Speakers also noted the budget for administrative cellphones. the recent hiring of Director of Public Affairs Dan Demeritt at the system-level and firing of former Portland Student Life Director Christopher O’Connor.

“It’s another chilling demonstration of how decisions are being made without clear criteria or rationales and with little regard to what is best for USM students and the community at large,” said Sarah Victor, a mother and graduate student in Occupational Therapy, on the hiring of Demeritt.

#USMFuture also revealed that they will be starting their own search for a new president.

According to LaSala, #USMFuture is going to urge the board of trustees to listen to their recommendations and give them representation on the official presidential search committee. The first order of business for #USMFuture’s search is develop a criteria for a new president that is based upon preserving USM as a comprehensive liberal arts university and community healing through transparency and shared governance.

“If they refuse to grant us representation on the committee, then we’re prepared to form and sponsor our own,” said LaSala.

Last month, Kalikow announced the formation of the Metropolitan University Steering Group, which would aid the search committee in finding a president with a more metropolitan vision.
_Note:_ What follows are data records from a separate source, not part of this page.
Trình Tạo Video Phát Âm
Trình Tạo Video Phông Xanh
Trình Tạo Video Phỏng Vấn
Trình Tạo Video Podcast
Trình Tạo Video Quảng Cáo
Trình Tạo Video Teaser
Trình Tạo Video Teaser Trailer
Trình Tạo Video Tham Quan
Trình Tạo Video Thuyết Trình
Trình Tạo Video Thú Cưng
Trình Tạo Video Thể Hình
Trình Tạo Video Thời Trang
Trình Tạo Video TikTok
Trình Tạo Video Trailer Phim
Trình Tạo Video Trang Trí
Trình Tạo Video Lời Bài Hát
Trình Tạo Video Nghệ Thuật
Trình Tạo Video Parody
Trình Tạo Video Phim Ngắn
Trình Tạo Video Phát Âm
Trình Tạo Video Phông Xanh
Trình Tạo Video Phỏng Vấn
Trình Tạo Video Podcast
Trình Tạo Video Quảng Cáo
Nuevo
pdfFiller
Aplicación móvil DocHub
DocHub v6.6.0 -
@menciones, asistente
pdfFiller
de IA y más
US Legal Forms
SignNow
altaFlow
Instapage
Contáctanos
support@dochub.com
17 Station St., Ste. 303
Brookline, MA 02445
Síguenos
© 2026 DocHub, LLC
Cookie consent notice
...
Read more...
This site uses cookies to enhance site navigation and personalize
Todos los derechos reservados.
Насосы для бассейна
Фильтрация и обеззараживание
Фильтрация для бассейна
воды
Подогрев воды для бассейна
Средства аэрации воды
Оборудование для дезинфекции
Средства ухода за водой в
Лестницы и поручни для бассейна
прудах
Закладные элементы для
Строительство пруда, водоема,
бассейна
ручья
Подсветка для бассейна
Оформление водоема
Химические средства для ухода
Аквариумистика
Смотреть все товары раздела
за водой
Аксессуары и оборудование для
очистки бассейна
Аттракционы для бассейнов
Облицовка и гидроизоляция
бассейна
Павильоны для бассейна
The members of #USMFuture, according to LaSala aren’t entirely convinced that the objectives of that coalition is what students want for USM.

“We all know ‘metropolitan university’ is simply a code word to help turn USM into an appendage of the corporate world,” said Michael Havlin, a recent graduate in business and economics.
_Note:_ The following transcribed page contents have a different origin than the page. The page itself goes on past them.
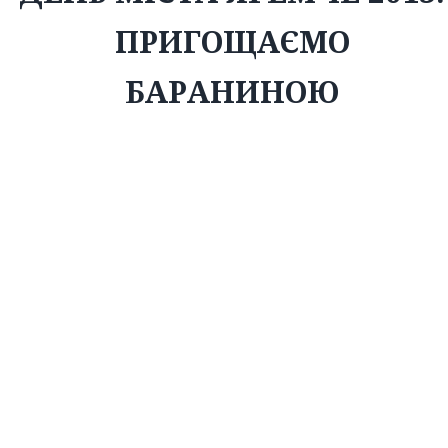
ПРИГОЩАЄМО
БАРАНИНОЮ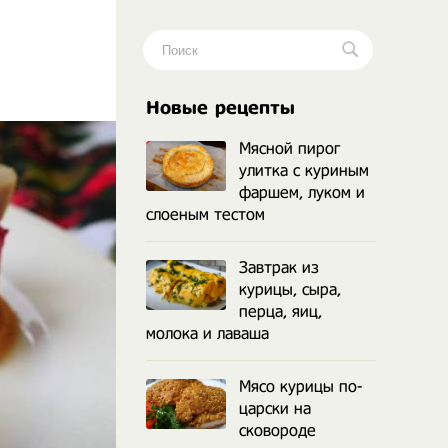
.
Новые рецепты
Мясной пирог
улитка с куриным
фаршем, луком и
слоеным тестом
Завтрак из
курицы, сыра,
перца, яиц,
молока и лаваша
Мясо курицы по-
царски на
сковороде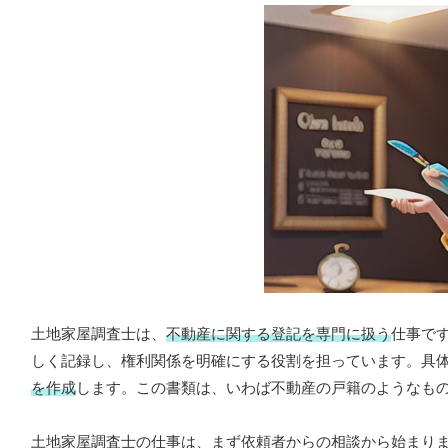
土地家屋調査士は、
不動産に関する登記を専門に扱う
仕事で
しく記録し、権利関係を明確にする役割を担っています。具
を作成
します。この書類は、いわば不動産の戸籍のようなも
土地家屋調査士の仕事は、まず依頼者からの相談から始まり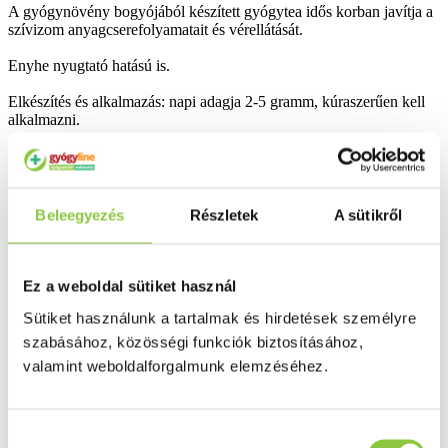
A gyógynövény bogyójából készített gyógytea idős korban javítja a
szívizom anyagcserefolyamatait és vérellátását.
Enyhe nyugtató hatású is.
Elkészítés és alkalmazás: napi adagja 2-5 gramm, kúraszerűen kell
alkalmazni.
Bővebben ...
Ingyenes szállítás 18 000 Ft felett
Beleegyezés
Részletek
A sütikről
Minőségellenőrzött termékek
Valós gyógyszertári háttér
Ez a weboldal sütiket használ
Folyamatos akciók
Sütiket használunk a tartalmak és hirdetések személyre
szabásához, közösségi funkciók biztosításához,
Ezek is érdekelhetik Önt
valamint weboldalforgalmunk elemzéséhez.
Hozzájárulás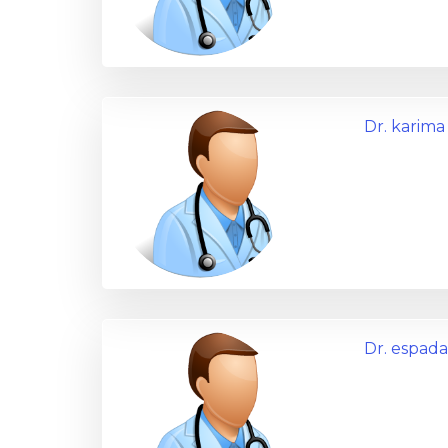
Dr. karima
Dr. espad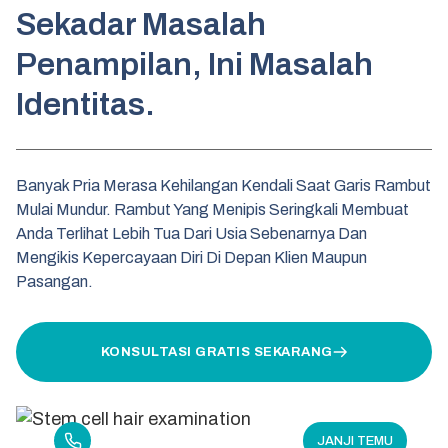
Sekadar Masalah
Penampilan, Ini Masalah
Identitas.
Banyak Pria Merasa Kehilangan Kendali Saat Garis Rambut
Mulai Mundur. Rambut Yang Menipis Seringkali Membuat
Anda Terlihat Lebih Tua Dari Usia Sebenarnya Dan
Mengikis Kepercayaan Diri Di Depan Klien Maupun
Pasangan.
KONSULTASI GRATIS SEKARANG
+62 852 8111 3798
JANJI TEMU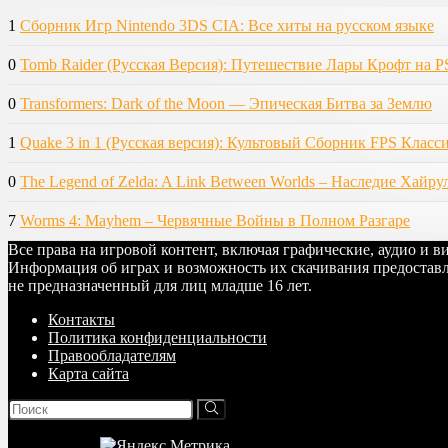
1
Сборник Игр Nintendo 3DS CIA: Все хиты на русском языке
0
Tomb Raider (Русская Версия): Путешествие Лары Крофт на P
0
Transformers: Dark of the Moon — Эпическая Битва за Землю
1
Quake 3 in 1 (Русская версия): Культовый Сборник FPS Класс
0
The Legend of Zelda: A Link Between Worlds – Наследие Хайру
7
Worms 4: Mayhem – Червячные Войны в Полном Разгаре
Все права на игровой контент, включая графические, аудио и 
Информация об играх и возможность их скачивания предоставл
не предназначенный для лиц младше 16 лет.
Контакты
Политика конфиденциальности
Правообладателям
Карта сайта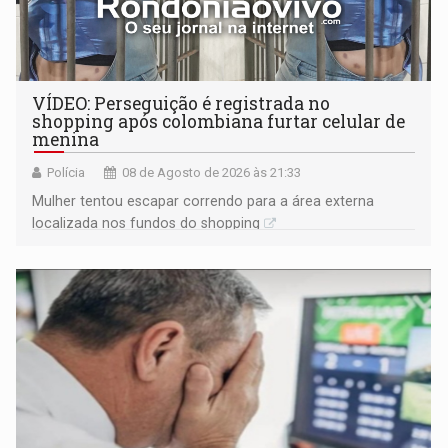
VÍDEO: Perseguição é registrada no
shopping após colombiana furtar celular de
menina
Polícia
08 de Agosto de 2026 às 21:33
Mulher tentou escapar correndo para a área externa
localizada nos fundos do shopping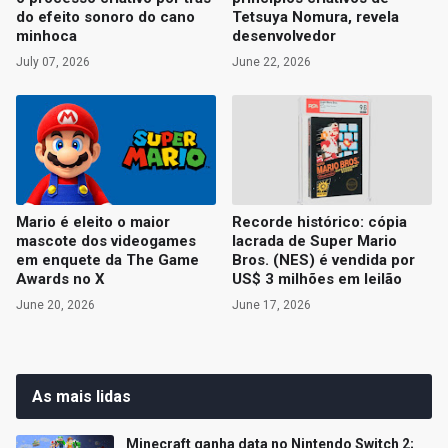
do efeito sonoro do cano
Tetsuya Nomura, revela
minhoca
desenvolvedor
July 07, 2026
June 22, 2026
Mario é eleito o maior
Recorde histórico: cópia
mascote dos videogames
lacrada de Super Mario
em enquete da The Game
Bros. (NES) é vendida por
Awards no X
US$ 3 milhões em leilão
June 20, 2026
June 17, 2026
As mais lidas
Minecraft ganha data no Nintendo Switch 2;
Victor said that the group feels it’s time to take matters in their own hands, but that so far, they’ve been met with condescension, evasion and occasionally outright lies.

“The damage that will be left in the wake of the Kalikow administration, the LePage chancery, and this board of LePage appointed trustees, will have catastrophic reverberations in the state of Maine for generations to come,” said Victor.

Caswell noted that while the budget for FY15 has been finished, the administration will need input on next year’s budget soon.

“As we look ahead to working on the FY16 budget, we’re going to be committed to an inclusive process, so we can meet the fiscal challenges while continuing to offer and affordable high quality education,” said Caswell, noting that the form of the inclusive process has yet to be determined. “All of that has to be done with the understanding that we’re not going to meet universal agreement with the hard challenges we face.”

Editor-in-Chief Sam Hill contributed to this story.